JPS5915843A - Radiation analysis of structure - Google Patents

Abstract

PURPOSE:To detect a diffraction image in high sensitivity and a high resolving degree, by detecting the radiation diffracting rays of a specimen to be detected through light stimulation fluorescent sheet. CONSTITUTION:Laser beam 11 emitted from a laser beam source 10 linearly scans light stimulation fluorescent sheet 5 in a direction shown by an arrow X through a light deflector 12 while the fluorescent sheet 5 is transferred to a direction shown by an arrow Y to carry out auxiliary manipulation and the entire surface of the fluorescent sheet 5 is irradiated with laser beam.
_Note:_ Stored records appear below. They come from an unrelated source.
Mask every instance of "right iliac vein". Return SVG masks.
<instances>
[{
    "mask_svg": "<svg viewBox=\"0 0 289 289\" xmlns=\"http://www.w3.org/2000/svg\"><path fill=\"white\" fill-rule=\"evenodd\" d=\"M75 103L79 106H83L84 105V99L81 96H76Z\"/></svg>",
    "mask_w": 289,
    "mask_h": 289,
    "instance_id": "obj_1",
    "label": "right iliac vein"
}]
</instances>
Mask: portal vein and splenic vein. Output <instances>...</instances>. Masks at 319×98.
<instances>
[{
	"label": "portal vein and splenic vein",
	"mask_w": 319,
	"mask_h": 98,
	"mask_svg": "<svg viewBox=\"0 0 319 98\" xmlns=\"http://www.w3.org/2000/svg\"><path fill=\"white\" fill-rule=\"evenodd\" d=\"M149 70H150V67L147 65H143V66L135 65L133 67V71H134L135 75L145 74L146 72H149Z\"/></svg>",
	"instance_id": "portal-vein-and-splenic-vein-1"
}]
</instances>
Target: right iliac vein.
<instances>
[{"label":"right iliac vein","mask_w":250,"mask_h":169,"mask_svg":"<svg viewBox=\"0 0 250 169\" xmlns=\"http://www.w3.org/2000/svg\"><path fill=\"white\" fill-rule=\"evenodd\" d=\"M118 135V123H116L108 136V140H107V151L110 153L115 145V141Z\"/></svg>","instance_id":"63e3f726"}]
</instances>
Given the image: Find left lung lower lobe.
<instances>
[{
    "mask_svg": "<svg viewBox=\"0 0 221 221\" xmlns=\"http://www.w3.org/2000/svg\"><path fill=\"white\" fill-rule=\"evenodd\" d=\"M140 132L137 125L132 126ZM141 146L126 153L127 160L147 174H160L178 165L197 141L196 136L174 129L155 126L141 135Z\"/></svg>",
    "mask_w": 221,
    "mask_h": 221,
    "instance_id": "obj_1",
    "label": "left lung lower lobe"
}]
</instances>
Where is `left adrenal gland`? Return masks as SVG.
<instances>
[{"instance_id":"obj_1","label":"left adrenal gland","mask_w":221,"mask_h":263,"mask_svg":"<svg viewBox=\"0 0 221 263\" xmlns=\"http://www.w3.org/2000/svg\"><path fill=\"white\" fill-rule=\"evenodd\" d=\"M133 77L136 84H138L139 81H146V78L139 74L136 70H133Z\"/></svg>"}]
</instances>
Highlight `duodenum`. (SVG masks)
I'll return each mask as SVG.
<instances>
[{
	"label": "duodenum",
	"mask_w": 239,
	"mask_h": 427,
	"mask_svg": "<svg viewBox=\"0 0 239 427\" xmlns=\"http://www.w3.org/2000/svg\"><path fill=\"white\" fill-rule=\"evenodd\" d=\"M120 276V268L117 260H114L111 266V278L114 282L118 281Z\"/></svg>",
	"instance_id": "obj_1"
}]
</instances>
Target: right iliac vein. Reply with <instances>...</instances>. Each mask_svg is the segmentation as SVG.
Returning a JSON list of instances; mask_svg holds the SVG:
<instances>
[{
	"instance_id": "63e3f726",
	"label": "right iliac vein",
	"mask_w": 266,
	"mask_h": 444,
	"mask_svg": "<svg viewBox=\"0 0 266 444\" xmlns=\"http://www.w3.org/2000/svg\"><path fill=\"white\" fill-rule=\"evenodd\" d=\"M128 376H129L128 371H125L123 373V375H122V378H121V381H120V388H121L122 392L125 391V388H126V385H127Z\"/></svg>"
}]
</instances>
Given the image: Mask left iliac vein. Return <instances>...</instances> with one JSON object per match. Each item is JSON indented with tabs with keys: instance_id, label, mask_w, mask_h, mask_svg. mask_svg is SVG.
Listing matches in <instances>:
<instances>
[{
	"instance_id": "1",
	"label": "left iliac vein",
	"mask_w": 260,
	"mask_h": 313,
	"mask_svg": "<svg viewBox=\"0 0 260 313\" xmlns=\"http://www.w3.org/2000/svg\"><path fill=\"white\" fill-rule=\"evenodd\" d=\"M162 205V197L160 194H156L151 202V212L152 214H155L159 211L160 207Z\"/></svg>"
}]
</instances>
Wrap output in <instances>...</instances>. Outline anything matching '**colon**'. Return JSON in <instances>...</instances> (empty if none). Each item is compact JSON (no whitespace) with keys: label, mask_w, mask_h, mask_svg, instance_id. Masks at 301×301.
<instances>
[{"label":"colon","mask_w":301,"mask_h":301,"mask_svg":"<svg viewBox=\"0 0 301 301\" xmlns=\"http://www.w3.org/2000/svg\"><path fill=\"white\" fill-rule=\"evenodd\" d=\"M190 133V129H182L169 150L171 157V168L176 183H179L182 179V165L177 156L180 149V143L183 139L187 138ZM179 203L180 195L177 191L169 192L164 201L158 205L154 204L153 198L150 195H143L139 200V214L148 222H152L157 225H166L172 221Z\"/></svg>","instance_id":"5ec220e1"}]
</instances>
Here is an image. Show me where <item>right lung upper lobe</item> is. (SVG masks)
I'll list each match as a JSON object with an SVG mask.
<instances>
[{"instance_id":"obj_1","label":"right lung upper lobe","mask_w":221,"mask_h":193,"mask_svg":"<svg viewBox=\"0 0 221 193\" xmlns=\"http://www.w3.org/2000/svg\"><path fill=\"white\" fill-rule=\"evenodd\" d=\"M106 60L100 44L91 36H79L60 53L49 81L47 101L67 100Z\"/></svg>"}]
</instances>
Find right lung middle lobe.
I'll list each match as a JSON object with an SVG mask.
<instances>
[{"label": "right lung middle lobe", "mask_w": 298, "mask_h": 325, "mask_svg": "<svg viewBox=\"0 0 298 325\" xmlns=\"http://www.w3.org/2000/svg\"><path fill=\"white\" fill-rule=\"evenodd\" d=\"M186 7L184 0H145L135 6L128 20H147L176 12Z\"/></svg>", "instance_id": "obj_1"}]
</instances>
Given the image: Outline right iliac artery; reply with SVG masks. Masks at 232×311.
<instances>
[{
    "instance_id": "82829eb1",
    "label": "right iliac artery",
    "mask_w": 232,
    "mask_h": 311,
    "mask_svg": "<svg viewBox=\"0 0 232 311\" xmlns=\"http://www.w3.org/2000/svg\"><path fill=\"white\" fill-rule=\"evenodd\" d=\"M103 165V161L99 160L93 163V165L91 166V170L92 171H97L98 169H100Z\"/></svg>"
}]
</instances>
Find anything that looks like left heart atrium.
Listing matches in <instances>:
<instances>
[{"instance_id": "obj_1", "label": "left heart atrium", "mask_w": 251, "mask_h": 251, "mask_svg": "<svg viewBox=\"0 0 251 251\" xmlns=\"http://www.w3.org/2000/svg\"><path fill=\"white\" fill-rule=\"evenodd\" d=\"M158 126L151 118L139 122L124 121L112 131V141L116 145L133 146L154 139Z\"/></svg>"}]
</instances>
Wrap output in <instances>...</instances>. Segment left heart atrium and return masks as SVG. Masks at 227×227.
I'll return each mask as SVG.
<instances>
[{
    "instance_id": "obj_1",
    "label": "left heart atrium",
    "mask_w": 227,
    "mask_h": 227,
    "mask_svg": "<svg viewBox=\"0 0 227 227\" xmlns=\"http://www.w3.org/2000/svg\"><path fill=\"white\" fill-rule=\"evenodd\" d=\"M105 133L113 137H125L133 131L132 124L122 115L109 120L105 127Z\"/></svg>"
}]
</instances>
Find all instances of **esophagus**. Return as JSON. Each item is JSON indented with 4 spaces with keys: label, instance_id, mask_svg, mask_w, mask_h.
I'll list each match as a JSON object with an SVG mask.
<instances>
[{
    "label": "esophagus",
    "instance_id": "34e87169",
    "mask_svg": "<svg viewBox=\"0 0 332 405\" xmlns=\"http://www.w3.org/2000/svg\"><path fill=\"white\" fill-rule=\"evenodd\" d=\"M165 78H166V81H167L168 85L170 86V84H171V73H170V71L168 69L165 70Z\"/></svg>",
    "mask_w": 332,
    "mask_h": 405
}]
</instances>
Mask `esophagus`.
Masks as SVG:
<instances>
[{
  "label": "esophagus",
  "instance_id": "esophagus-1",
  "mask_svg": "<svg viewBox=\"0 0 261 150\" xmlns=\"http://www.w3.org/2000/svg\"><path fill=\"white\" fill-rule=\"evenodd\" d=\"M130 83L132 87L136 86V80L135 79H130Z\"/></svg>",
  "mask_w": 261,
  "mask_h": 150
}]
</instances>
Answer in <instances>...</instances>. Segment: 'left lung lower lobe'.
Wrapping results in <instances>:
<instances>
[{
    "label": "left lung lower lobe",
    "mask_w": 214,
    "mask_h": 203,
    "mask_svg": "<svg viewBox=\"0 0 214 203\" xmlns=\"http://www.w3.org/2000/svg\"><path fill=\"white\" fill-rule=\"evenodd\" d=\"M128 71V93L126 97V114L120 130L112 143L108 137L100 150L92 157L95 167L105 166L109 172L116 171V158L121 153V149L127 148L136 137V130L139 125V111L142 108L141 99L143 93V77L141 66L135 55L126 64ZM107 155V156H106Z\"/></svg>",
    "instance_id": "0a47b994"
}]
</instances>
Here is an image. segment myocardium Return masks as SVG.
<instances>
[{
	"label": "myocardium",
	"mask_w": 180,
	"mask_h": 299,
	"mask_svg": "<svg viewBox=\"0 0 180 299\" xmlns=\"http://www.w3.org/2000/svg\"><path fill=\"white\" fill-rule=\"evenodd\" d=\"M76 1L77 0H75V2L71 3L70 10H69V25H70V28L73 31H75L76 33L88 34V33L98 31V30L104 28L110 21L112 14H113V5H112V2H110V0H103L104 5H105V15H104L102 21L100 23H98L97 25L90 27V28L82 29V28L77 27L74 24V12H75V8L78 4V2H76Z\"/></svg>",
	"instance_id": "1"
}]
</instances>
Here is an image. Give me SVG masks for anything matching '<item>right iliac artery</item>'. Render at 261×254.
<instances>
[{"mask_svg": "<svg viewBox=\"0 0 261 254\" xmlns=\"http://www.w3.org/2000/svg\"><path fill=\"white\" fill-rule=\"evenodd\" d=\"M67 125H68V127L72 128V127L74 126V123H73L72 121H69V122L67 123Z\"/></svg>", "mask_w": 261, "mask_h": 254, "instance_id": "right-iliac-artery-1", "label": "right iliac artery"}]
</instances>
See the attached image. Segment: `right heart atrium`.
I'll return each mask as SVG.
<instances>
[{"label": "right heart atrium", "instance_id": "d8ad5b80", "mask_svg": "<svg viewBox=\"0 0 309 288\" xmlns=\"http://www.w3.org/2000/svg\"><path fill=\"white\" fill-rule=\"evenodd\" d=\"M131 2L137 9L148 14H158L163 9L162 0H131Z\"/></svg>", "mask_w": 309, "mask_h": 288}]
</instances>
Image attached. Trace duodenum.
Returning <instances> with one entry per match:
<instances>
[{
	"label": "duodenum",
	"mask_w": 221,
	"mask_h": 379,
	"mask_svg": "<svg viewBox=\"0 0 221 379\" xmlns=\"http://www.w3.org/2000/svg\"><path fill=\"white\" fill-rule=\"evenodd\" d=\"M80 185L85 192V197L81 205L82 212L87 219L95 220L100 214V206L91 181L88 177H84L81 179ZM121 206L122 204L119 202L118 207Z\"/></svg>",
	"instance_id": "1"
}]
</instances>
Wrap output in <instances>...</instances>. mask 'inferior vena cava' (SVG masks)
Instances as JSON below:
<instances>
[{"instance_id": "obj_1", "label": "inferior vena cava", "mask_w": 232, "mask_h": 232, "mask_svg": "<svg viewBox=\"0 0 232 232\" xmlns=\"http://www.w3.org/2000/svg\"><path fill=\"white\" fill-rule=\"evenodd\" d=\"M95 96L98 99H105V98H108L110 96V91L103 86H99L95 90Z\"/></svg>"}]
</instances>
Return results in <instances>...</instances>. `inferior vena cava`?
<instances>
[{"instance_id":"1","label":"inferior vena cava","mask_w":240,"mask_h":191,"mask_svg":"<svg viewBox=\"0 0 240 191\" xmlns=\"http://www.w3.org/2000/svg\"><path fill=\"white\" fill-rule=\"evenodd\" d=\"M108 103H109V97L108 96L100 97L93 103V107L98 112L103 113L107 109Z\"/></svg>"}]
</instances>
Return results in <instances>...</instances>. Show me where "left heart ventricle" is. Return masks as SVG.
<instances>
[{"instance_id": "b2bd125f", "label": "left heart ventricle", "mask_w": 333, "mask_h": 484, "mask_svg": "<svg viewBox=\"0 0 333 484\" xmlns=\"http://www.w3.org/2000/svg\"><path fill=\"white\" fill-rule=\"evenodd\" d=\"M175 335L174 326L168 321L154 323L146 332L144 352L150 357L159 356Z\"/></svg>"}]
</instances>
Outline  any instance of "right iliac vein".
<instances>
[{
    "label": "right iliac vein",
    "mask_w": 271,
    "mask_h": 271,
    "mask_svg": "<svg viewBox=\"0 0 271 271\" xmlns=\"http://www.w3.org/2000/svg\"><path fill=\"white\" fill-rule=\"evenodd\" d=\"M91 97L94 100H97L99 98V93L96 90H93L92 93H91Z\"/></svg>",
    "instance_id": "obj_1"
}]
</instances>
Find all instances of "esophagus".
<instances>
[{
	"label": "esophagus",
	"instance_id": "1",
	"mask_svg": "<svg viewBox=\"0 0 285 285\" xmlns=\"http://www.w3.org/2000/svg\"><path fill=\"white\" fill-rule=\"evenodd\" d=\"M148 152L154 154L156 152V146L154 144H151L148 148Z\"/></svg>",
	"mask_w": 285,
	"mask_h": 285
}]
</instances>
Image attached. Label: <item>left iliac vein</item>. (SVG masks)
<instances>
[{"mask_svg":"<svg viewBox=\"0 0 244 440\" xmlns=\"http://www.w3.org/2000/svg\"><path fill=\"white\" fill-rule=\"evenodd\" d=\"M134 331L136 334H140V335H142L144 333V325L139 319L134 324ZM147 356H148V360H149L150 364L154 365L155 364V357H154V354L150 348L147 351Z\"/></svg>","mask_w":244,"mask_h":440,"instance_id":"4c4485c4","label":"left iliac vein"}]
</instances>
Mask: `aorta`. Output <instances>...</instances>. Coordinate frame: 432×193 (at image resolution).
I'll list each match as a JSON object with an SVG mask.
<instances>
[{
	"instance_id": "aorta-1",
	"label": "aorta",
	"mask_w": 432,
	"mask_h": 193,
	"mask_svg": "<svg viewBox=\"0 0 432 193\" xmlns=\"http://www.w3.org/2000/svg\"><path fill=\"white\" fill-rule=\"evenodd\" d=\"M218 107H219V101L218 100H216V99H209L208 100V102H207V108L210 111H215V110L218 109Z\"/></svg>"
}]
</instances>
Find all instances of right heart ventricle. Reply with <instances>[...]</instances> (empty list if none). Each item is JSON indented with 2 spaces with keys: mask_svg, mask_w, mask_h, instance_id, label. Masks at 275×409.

Because the fluorescent sheet 5 is preliminarily irradiated with radiation diffracting rays and brought to a light accumulated state, stimulation fluorescent light proportional to the accumulated and recorded energy of radiation is emitted by the irradiation of laser beam 11 and injected into a light detector 15 through a light pervious sheet 14. The output thereof is inputted to a light modulator through an amplifier 16 and laser beam 21 is modulated to be scanned to the direction X through a scanning mirror 23 and a diffraction image is recorded by a photosensitive material moving to the direction Y. By this method, the diffraction image is measured in high sensitivity and a high resolving degree.

Description

DETAILED DESCRIPTION OF THE INVENTION The present invention relates to a radiation structure analysis method, and more particularly to a radiation structure analysis method using a stimulable phosphor sheet.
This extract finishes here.